» WORK INSTRUCTIONS: According to the text about the Rock 'N' Roll Rumble Tour, in which city did Aerosmith give a one-off festival performance on September 17, 2016?

Rock 'N' Roll Rumble Tour
- Location: North America; South America;
- Start date: September 17, 2016
- End date: October 27, 2017
- Legs: 1
- No. of shows: 10

Aerosmith concert chronology
- Blue Army Tour (2015); Rock 'N' Roll Rumble Tour (2016); Aero-Vederci Baby! Tour (2017–18);

= Rock 'N' Roll Rumble Tour =

2016 concert tour by Aerosmith

The Rock 'N' Roll Rumble Tour was a concert tour by American hard rock band Aerosmith. The tour sent the band to 9 locations across Latin America from late September to October 2016, preceded by a one-off festival performance in San Diego on September 17. The band performed at a mix of large outdoor festivals, stadiums, and arenas.

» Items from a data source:

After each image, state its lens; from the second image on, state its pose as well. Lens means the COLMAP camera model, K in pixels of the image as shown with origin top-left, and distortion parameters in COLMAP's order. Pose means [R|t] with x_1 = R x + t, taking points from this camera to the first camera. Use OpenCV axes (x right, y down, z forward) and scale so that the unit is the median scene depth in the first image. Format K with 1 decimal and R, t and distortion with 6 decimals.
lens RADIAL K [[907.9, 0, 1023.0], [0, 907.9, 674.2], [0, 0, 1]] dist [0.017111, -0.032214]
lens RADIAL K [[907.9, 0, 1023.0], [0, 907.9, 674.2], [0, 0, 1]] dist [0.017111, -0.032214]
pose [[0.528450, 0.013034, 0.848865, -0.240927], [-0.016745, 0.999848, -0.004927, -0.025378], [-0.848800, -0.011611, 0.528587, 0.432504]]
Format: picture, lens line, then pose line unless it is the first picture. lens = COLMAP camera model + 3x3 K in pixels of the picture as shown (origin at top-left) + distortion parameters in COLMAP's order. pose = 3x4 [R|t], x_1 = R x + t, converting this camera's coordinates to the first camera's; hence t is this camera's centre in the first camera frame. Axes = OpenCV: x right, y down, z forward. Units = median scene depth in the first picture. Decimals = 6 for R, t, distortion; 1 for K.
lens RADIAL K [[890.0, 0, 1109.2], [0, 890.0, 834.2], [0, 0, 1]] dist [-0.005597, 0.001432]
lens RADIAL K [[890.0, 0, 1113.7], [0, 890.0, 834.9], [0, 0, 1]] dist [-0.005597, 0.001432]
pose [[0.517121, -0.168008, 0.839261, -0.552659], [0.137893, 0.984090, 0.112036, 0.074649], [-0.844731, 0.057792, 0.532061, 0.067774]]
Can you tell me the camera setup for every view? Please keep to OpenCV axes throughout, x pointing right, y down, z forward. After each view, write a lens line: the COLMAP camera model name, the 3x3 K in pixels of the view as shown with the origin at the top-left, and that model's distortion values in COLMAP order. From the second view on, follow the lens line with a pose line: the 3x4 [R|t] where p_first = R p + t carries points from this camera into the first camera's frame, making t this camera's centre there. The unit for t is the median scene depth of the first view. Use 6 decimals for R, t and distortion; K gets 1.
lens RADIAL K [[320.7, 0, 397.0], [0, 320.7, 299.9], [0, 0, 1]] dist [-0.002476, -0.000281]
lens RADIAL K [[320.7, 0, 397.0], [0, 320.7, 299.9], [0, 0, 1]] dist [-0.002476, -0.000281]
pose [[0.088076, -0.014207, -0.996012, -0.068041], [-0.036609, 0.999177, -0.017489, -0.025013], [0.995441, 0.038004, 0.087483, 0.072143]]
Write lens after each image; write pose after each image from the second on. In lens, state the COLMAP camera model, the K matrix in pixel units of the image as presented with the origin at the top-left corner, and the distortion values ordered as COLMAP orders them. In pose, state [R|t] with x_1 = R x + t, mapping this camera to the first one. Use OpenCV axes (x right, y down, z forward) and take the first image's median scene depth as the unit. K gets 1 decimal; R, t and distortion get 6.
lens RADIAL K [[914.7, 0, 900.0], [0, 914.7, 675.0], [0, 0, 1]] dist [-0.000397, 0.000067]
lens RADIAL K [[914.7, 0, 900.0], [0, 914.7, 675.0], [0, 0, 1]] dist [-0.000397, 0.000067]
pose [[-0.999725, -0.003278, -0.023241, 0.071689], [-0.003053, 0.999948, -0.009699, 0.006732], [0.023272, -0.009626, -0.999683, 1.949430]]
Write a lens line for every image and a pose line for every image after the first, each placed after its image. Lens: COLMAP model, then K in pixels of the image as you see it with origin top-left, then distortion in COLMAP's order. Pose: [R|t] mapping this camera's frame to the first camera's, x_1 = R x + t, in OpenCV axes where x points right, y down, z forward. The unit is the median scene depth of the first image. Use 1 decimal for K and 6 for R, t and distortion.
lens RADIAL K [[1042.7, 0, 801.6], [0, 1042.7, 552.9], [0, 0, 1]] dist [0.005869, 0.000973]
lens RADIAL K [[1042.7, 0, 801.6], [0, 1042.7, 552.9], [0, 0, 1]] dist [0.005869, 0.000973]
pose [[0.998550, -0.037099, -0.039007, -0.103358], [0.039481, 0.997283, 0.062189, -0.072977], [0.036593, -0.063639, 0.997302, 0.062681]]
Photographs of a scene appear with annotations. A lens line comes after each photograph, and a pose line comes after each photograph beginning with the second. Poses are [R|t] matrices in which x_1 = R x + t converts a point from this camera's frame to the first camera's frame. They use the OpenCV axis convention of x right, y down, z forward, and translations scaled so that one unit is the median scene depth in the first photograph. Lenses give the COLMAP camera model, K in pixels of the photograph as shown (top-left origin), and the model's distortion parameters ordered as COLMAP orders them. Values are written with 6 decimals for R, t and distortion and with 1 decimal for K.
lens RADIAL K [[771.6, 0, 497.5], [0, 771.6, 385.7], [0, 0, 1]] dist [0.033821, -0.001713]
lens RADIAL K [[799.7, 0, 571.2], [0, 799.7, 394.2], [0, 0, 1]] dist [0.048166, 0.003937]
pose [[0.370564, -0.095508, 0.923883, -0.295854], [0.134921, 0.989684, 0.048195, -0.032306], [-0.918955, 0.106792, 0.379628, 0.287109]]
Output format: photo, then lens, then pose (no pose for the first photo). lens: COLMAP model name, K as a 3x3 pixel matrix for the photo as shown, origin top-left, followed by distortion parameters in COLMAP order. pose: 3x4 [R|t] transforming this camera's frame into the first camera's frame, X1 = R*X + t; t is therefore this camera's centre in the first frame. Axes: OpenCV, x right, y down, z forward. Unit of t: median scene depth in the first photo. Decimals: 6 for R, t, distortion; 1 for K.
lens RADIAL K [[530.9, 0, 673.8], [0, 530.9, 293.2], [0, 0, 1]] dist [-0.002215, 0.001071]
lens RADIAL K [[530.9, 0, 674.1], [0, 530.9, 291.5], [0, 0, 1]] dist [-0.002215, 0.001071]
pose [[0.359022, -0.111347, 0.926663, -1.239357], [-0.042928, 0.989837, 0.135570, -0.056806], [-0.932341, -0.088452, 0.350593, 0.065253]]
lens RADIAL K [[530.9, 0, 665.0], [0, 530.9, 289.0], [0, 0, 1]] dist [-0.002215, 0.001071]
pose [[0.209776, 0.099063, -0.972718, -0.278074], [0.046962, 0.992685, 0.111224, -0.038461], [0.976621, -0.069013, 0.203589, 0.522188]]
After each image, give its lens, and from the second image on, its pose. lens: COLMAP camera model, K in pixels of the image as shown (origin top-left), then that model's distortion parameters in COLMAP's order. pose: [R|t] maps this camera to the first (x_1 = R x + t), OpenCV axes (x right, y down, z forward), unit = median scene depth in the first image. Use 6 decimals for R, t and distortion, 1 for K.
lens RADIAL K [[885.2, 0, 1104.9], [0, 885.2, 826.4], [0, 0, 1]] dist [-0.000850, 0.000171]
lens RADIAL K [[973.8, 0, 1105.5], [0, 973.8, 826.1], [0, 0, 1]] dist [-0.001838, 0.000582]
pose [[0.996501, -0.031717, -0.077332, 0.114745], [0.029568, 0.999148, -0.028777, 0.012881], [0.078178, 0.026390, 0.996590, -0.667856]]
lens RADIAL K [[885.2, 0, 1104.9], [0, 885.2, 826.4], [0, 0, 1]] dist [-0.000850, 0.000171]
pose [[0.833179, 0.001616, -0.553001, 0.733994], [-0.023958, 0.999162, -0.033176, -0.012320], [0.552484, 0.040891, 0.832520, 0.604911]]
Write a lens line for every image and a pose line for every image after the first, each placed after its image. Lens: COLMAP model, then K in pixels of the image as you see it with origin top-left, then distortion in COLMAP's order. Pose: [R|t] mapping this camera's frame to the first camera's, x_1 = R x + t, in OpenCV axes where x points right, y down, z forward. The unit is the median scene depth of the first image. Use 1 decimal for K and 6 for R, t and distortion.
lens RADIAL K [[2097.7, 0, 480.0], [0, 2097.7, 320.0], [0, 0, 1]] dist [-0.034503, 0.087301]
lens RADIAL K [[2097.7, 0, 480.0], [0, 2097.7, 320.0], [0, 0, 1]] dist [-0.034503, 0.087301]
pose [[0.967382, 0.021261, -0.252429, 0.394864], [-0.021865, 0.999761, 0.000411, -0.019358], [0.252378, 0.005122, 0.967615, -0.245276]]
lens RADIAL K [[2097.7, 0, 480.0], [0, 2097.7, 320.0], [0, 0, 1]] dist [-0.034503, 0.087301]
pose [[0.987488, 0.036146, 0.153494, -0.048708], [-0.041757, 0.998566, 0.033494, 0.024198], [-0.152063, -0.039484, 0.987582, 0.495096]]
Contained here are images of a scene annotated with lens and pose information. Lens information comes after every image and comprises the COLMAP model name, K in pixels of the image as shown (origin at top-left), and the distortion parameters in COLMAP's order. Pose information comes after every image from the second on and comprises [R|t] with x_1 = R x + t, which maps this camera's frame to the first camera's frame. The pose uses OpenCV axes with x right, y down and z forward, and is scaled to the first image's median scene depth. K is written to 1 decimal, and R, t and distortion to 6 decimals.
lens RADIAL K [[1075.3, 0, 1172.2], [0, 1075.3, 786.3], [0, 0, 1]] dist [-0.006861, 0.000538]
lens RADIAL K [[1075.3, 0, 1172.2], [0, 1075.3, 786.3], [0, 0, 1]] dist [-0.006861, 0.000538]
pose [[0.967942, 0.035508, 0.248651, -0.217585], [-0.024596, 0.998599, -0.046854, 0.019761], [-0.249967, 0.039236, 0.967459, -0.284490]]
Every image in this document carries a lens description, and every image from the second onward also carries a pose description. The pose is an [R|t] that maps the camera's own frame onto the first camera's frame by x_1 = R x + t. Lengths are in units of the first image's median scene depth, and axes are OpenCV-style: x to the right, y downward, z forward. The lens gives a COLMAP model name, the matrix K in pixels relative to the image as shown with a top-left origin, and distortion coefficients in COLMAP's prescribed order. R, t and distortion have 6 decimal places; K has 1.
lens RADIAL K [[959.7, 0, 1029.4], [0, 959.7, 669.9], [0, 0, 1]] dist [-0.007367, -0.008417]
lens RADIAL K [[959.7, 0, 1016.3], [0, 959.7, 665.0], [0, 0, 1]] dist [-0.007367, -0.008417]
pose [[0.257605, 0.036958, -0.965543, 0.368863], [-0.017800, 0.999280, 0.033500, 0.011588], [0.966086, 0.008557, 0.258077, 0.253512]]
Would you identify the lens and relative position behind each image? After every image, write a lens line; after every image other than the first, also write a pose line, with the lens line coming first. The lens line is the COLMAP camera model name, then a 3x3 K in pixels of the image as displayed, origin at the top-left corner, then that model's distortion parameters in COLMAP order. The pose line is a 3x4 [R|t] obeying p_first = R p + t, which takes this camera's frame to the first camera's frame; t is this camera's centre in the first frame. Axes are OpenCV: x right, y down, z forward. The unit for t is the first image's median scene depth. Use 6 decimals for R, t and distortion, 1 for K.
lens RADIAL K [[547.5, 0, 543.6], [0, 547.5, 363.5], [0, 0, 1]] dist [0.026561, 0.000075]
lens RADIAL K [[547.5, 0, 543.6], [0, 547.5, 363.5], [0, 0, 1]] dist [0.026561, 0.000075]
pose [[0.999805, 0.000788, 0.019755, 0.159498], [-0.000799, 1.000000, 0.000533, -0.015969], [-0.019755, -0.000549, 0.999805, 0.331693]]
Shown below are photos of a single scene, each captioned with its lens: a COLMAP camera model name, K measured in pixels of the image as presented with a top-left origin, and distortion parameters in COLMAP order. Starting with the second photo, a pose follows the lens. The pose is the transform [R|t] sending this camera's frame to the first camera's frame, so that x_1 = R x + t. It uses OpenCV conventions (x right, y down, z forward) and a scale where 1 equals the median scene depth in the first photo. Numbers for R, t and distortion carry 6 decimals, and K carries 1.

» ANSWER SPACE: San Diego